If another health care provider, company, or health plan that is required to comply with the HIPAA Privacy Rule has or once had a relationship with you, we may disclose protected health information about you for certain health care operations of that health care provider or company. For example, such health care operations may include reviewing and improving the quality, efficiency and cost of care provided to you, reviewing and evaluating the skills, qualifications, and performance of health care provider, providing training programs for student, trainees, health care provider, or non-health care professionals, cooperating with outside organizations that evaluate, certify, or license health care providers or staff in a particular field or specialty, and assisting with legal compliance activities of that health care provider or company. We may also disclose protected health information for the health care operations of an organized health care arrangement in which we participate. An example of an organized health care arrangement is the joint care provided by a hospital and the doctors who see patients at the hospital.

Communication from our office:

We may contact you to remind you of appointments and to provide you with information about treatment alternatives or other health related benefits and services that may be of interest to you.

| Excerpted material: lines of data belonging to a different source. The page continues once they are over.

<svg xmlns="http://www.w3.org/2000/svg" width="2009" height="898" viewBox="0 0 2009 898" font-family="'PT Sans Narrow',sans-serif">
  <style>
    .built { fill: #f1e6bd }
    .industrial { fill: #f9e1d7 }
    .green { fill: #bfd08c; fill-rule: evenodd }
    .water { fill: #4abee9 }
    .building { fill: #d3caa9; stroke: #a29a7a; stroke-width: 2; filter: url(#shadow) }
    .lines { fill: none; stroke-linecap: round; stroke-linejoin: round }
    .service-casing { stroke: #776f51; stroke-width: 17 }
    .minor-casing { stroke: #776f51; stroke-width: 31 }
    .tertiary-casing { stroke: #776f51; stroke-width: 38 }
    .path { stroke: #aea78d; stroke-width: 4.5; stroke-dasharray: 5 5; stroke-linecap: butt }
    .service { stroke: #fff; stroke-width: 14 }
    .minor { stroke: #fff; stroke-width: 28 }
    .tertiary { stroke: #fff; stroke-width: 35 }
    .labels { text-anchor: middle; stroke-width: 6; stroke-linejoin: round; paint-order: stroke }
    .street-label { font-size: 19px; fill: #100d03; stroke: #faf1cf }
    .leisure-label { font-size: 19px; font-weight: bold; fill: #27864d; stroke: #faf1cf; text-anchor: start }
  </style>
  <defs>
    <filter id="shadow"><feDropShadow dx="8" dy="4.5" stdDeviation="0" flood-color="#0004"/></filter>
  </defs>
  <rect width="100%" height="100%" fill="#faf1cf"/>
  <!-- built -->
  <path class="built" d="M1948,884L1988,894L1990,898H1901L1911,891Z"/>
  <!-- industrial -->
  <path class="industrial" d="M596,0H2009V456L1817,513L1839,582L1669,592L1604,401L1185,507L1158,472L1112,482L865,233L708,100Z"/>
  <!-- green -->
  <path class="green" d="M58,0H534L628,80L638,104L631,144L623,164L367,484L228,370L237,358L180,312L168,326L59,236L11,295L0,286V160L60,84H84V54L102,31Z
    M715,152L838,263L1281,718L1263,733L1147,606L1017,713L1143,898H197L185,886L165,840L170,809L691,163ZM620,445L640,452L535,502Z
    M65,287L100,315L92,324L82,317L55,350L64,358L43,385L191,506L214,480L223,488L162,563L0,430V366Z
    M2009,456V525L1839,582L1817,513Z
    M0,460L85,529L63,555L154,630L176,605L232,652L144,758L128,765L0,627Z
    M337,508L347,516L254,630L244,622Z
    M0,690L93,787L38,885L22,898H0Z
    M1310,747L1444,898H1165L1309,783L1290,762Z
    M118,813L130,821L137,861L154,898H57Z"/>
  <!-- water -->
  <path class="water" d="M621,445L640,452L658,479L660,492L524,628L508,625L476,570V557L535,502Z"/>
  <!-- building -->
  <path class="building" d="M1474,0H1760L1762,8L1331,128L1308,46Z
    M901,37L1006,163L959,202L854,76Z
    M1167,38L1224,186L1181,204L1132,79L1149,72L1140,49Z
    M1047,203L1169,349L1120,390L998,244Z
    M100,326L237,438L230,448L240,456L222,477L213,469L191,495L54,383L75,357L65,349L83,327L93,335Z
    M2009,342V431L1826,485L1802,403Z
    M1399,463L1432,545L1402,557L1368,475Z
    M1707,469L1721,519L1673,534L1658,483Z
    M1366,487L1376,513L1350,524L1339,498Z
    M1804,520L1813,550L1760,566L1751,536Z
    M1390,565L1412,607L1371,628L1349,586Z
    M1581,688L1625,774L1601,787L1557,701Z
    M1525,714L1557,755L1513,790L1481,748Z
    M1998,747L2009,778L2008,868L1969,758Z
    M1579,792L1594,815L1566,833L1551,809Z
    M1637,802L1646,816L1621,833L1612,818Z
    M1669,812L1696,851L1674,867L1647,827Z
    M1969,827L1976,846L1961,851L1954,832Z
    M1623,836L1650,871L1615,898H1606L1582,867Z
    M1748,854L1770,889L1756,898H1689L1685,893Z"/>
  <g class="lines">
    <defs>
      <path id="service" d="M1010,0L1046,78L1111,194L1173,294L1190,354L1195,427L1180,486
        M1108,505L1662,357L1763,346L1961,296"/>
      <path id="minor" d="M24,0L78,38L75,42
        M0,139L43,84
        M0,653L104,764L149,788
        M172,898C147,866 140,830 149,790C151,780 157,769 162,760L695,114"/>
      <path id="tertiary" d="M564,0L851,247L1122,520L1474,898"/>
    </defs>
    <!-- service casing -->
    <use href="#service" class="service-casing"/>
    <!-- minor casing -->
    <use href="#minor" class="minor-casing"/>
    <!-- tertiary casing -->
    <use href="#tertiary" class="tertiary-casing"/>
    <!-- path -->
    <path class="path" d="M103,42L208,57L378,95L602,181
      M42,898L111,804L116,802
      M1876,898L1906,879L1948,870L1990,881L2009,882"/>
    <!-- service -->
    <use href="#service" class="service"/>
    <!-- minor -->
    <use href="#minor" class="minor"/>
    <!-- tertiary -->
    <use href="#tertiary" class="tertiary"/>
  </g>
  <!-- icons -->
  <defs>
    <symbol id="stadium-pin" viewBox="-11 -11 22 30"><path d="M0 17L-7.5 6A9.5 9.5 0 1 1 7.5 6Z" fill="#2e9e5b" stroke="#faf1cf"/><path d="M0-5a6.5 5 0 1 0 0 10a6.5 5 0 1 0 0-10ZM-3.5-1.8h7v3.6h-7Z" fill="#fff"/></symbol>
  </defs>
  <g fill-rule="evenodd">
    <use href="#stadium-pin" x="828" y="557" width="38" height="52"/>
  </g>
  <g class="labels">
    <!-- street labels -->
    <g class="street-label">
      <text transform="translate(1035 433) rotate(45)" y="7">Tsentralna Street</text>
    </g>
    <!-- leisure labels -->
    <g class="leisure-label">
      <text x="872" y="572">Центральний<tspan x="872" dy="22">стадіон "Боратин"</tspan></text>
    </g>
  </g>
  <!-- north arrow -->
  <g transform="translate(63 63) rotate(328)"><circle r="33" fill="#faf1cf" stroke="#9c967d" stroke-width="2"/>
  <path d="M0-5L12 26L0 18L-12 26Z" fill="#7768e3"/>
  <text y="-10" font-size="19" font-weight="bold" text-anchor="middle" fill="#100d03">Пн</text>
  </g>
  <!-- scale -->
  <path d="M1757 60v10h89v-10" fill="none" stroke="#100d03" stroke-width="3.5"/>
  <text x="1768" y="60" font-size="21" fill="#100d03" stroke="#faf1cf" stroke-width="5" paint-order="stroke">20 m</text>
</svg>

Other Uses and Disclosures We Can Make Without Your Written Authorization or Opportunity to Agree or Object:

We may use and disclose protected health information about you in the following circumstances without your authorization or opportunity to agree or object, provided that we comply with certain conditions that may apply. Required by law: We may use and disclose protected health information as required by federal, state, or local law. Any disclosure complies with the law and is limited to the requirements of the law. Public Health Activities: We may use or disclose protected health information to public health authorities or other authorized persons to carry out certain activities related to public health including the following activities:

  • To prevent or control disease, injury, or disability.
  • To report disease, injury, or death,
  • To report child abuse or neglect,
  • To report reactions to medications or problems with products or devices regulated by the federal Food and Drug Administration or other activities related to quality, safety, or effectiveness of FDA-regulated products or activities,
  • To locate and notify persons of recalls of products they may be using,
  • To notify a person who may have been exposed to a communicable disease in order to control.

All other uses and disclosures of protected health information about you will only be made with your written authorization. If you have authorized us to use or disclose protected health information about you, you may revoke your authorization at any time, except to the extent we have taken action based on the authorization.